Typically, data skew may lead to slow query, out of memory (OOM), or full disk issues. Data skew is caused by the following reasons:

  • Data storage: Data is unevenly stored among multiple compute nodes.
  • Data redistribution: Data is unevenly distributed after a shuffle during queries.
  • Window function query: After data is redistributed by using PARTITION BY clauses and window functions, the data volume on specific compute nodes is significantly larger than that on other compute nodes.

Identify data skew

Data skew caused by data storage can be identified with ease from data distribution among all compute nodes. Data skew caused by data redistribution and window function queries can be identified only from monitoring results. This section describes how to identify data skew caused by database storage and table storage.

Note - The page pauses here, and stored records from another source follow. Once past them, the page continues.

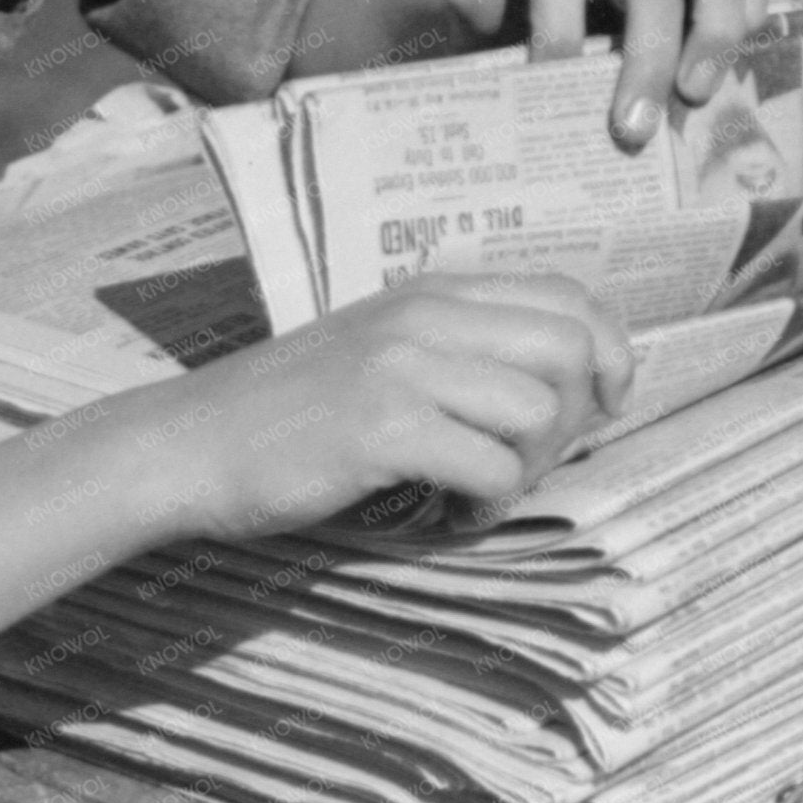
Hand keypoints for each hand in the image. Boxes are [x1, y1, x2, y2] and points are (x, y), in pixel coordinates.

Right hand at [130, 272, 635, 537]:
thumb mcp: (384, 348)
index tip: (602, 404)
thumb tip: (570, 385)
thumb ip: (464, 347)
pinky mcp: (384, 426)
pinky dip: (488, 506)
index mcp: (435, 290)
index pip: (571, 296)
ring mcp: (405, 366)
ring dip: (530, 468)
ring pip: (540, 411)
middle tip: (531, 460)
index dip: (610, 352)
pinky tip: (451, 512)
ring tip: (483, 489)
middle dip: (578, 416)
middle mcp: (427, 314)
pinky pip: (491, 469)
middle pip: (571, 347)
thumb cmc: (293, 411)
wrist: (191, 443)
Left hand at [439, 0, 777, 149]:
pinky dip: (753, 6)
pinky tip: (743, 62)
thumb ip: (470, 9)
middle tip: (634, 130)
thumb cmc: (521, 45)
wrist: (560, 44)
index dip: (555, 16)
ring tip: (698, 96)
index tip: (552, 76)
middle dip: (644, 56)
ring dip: (713, 30)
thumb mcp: (484, 36)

  • Execute the following statement to identify data skew caused by database storage:
    select gp_execution_dbid(), datname, pg_size_pretty(pg_database_size(datname)) 
    from gp_dist_random('pg_database') order by 2, 1, pg_database_size(datname) desc;
  • Execute the following statement to identify data skew caused by table storage:
    select gp_execution_dbid(),datname, pg_size_pretty(pg_total_relation_size('<Table name>'))
    from gp_dist_random('gp_id');

Eliminate data skew

  • Data skew caused by data storage

    Data skew caused by data storage occurs due to an inappropriate distribution key. For example, assume that a column in a table contains a large number of identical values. If this column is selected as the distribution key for hash distribution, the data volume on the compute nodes where these values reside is much larger than that on other compute nodes.

    To resolve this issue, we recommend that you select one or more columns where data is evenly distributed as the distribution key. You can also use random distribution.

  • Data skew caused by data redistribution

    Data skew caused by data redistribution occurs in two scenarios. It may occur when one or more columns where GROUP BY operations are performed are not selected as the distribution key. It may also occur when table joins incur a shuffle.

    For the first scenario, AnalyticDB for PostgreSQL uses the following multi-stage aggregation procedure to resolve the data skew issue:

    1. Aggregates data among compute nodes.
    2. Redistributes the aggregated data by using PARTITION BY clauses among compute nodes.
    3. Aggregates the redistributed data among compute nodes.
    4. Returns the results to the coordinator node.

    For the second scenario, you can use a redistribution method similar to the solution for data skew caused by data storage. We recommend that you select the join key as the distribution key to implement collocated joins.

  • Data skew caused by window function queries

    AnalyticDB for PostgreSQL does not provide optimization suggestions for data skew caused by window function queries.